Making up a $1.68 million shortfall

Jefferson City officials are expected to move forward next week with a plan to make up for a $1.68 million budget shortfall, which will initiate cuts to every city department and some city funded events.

At a special City Council meeting Monday, the council discussed a detailed plan of how the city would cut roughly $1.68 million from the current budget. The plan was included in a bill introduced Monday and the council is expected to approve the plan at their regular council meeting March 18.

The council did vote to move forward with an early retirement program known as the separation incentive plan. The city’s plan includes an anticipated $150,000 in savings from the early retirement program.

On Feb. 25, it was revealed that the city is running a nearly $2 million shortfall for the current fiscal year and has been overspending in past years.

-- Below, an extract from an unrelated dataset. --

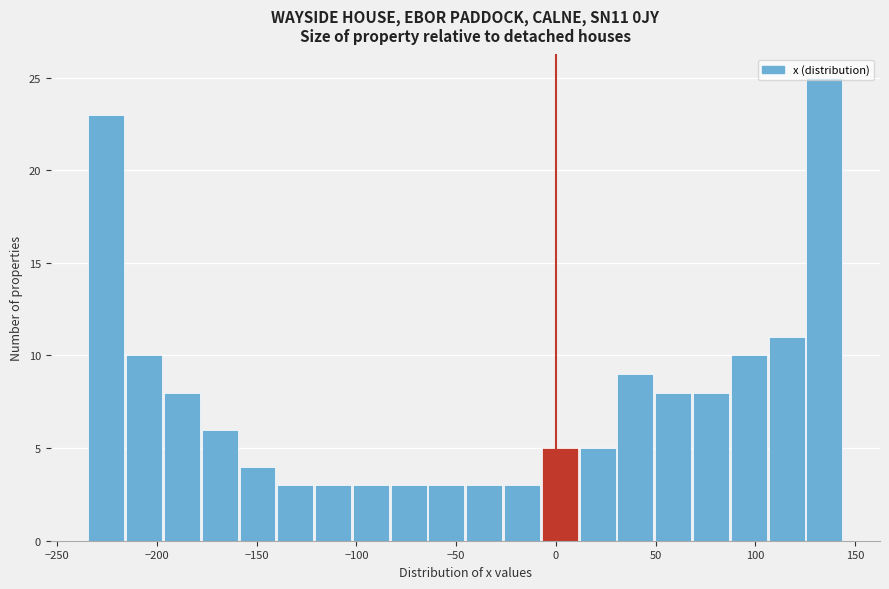

Around what value on the x-axis is the tallest bar? Give the approximate position of its centre, as read against the axis.

135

At the time, City Administrator Nathan Nickolaus had proposed a series of cuts and measures to deal with the budget situation, including cuts to every department and an early retirement program to help achieve an 8 percent reduction in workforce. Those cuts are still featured in the plan approved Monday.

“It’s a conservative plan, it’s a flexible plan,” Nickolaus said.

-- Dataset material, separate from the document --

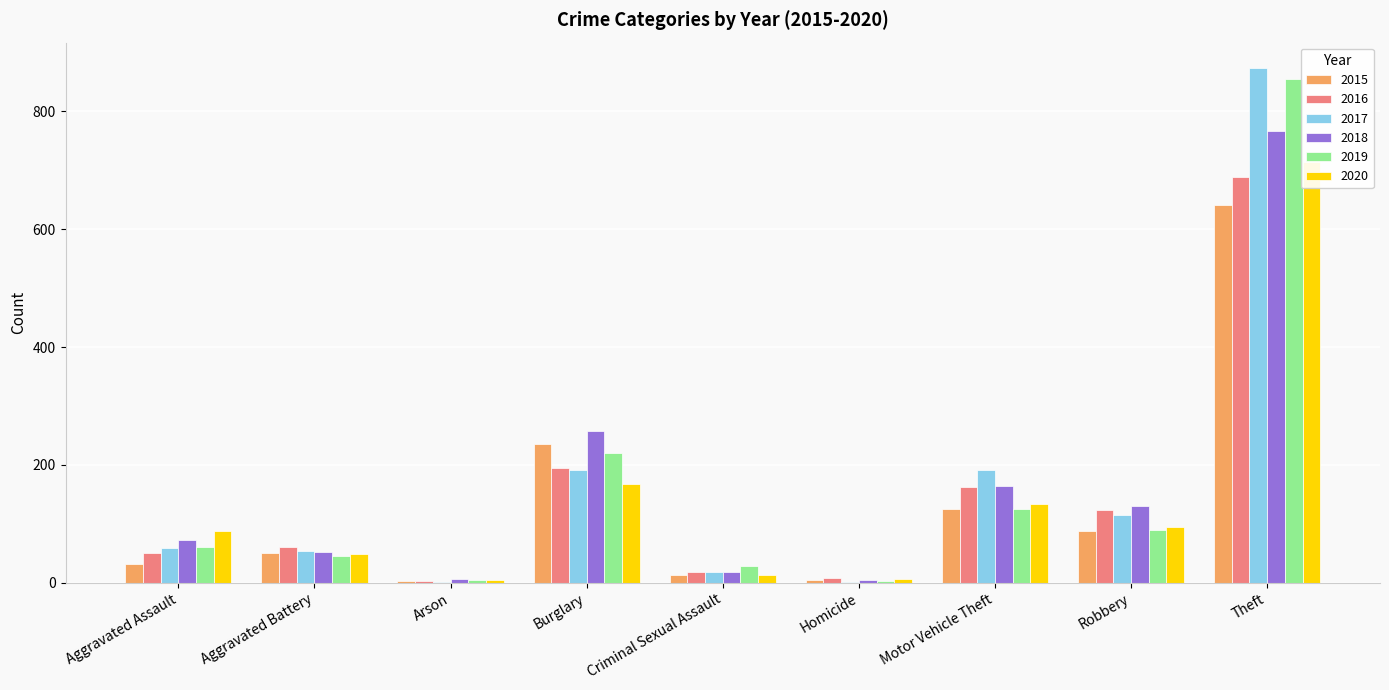

What is the sum of all 2018 values?

1472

Interim Finance Director Bill Betts said the plan details staff projections, which could change over time. He said the department will have to monitor figures each month and make sure no further cuts are needed.

“I don’t think this plan will ever be done,” Betts said. “We’ll review it every month.”

The plan includes a $15,000 cut to the economic development contract with the Jefferson City Area Chamber of Commerce and a cut to the city’s recently started security screenings before council meetings. Betts said the security screenings, which began in November, will continue for municipal court, but eliminating the screenings at council meetings will save $8,000.

“They were tough cuts,” Betts said.

Some cuts in the proposed plan aren’t really cuts, but simply a transfer of funds. More than $200,000 in infrastructure projects is included on the list of cuts, but Betts said those projects still will be funded, though that money now will come from the city’s half-cent capital improvements sales tax.

Nickolaus said the cuts all affect essential services of city departments, but there’s nothing else to cut.

“It’s not a question of what are essential services,” Nickolaus said. “The question now is what are the most essential services.”

Third Ward Councilman Bryan Pope said what is considered an essential service now, may not have been anything more than a desire a few years ago.

“There’s been mission creep in what is essential,” Pope said. “I hope that there will be serious consideration as to what are essentials.”

Pope questioned the value of some positions over what he said are clearly essential positions, such as public safety.

During discussion, several council members were more focused on how the current situation would be carried over to the next fiscal year and what further cuts may have to be made in a budget process that will begin for council members in a few months.

Betts said some of the items documented in the plan are one time revenue sources that will not be seen next year. To make up those funds, the council likely will have to make more cuts.

“Our revenues have become flat,” Betts said. “We’ll have to cut every year or we’ll have to come up with new revenues.”

The council also voted to approve a $161,000 expense from the general fund for six police vehicles. Because of the added expense, 2nd Ward Councilman Shawn Schulte made a motion to direct staff to look for additional cuts of $150,000 to $400,000 from the budget, excluding public safety departments.

The council also approved adjusted figures for capital improvement sales tax expenses as figures are likely to come in below the original projections.

The new plan reduces the overall capital improvements spending from $26 million to $23.5 million.

The council is expected to continue budget discussions March 18.